Montana State Auditor and Insurance Commissioner Troy Downing spoke to KGVO News on Tuesday to discuss a bill about to be signed by Governor Gianforte that will give his office a better handle on prescription drug costs due to Pharmacy Benefit Managers.
“It is one of the biggest growth areas in patient care,” said Downing. “I spoke to the folks over at Blue Cross Blue Shield awhile back and they said that almost a third of the money that they’re spending on patient care is going into prescription drugs, and if you think about that, of all the money that they spend on surgeries, on hospitalizations, on treatments, everything that they do, that a third of that is going to prescriptions, and that’s a growing part of patient care costs.”
Downing said Senate Bill 395 provides more state control and accountability for Pharmacy Benefit Managers, who are middlemen between drug companies and pharmacy companies.
“What this bill does, first of all, it’s a licensure bill,” he said. “So it requires PBM’s that are doing business in Montana to license with this office. The problem is right now is we have no idea how many PBM’s are operating in Montana, so the first thing to understand is who’s here. The second thing is, is it requires them to report all of these rebates and remunerations, all this money that they’re receiving from different places and make that available to the health care plans.”
Downing said Senate Bill 395 is about to be signed into law by Governor Gianforte.
Another issue Downing revealed was with the meteoric rise in home prices also comes a similar rise in home replacement costs, which will affect the premiums homeowners pay.

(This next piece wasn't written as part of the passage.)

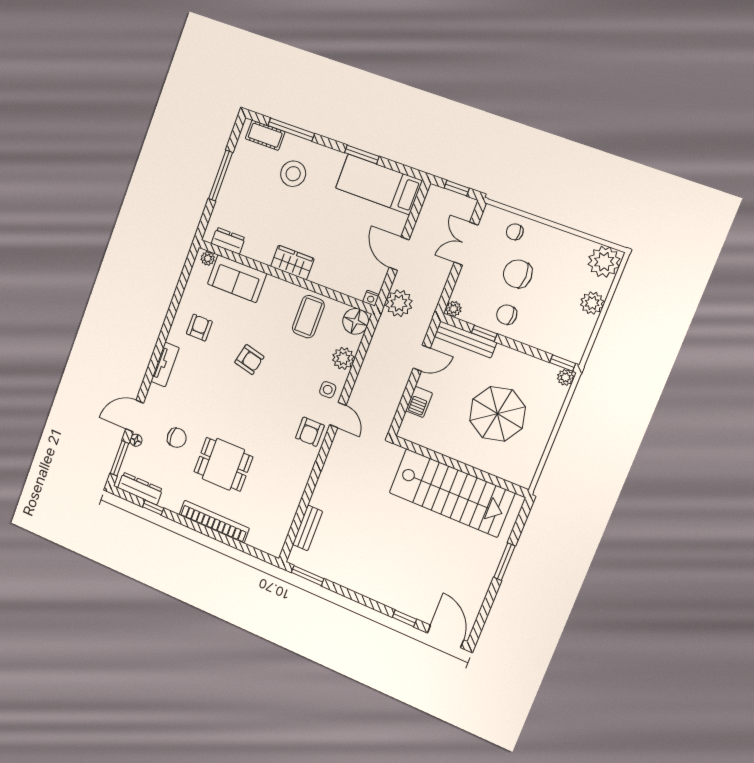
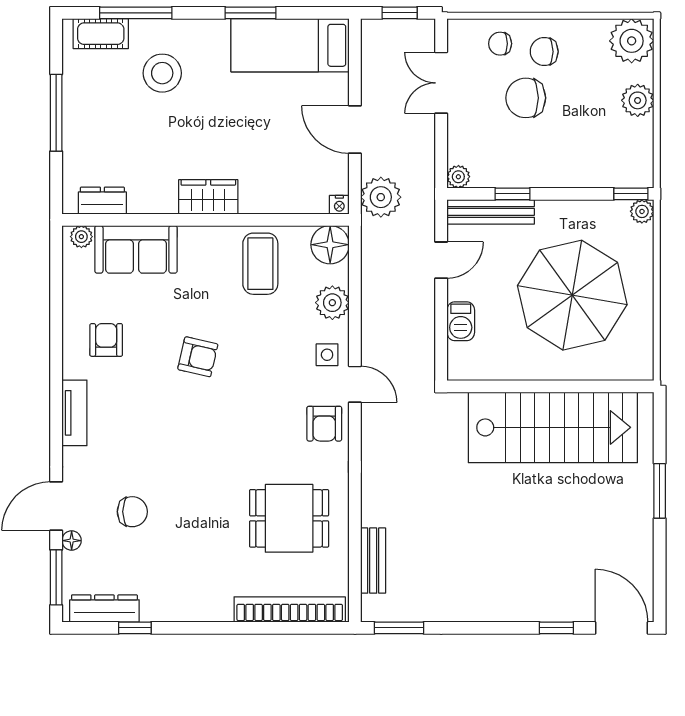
chair: (507, 315) -> (544, 52), moved
parasol: (497, 414) -> (572, 295), width x1.36, depth x1.36
dining table: (223, 464) -> (289, 518), moved
bookcase: (214, 522) -> (290, 609), moved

“What we’ll do as an office is make sure that we continue to reach out to the public and let them know what the problem is and whether they should be speaking with their insurance agent on making sure that they are adequately covered for realistic expectations of replacement costs,” he said.
In addition to increasing insurance costs, Downing is deeply concerned about an upcoming startling rise in property taxes, especially for those on fixed incomes, despite of the fact that his office has no control over those costs.
“It scares me in terms of somebody that did purchase a home thirty to forty years ago; spent their lives paying off that mortgage, but now they’ve paid off the mortgage and they’re ready for retirement. And the very real risk as we’ve seen property values will just skyrocket due to being reassessed at a much higher value, and having a much higher property tax bill with that. I think that’s a real risk that needs to be addressed.”
Downing said only the state legislature can address the property tax issue.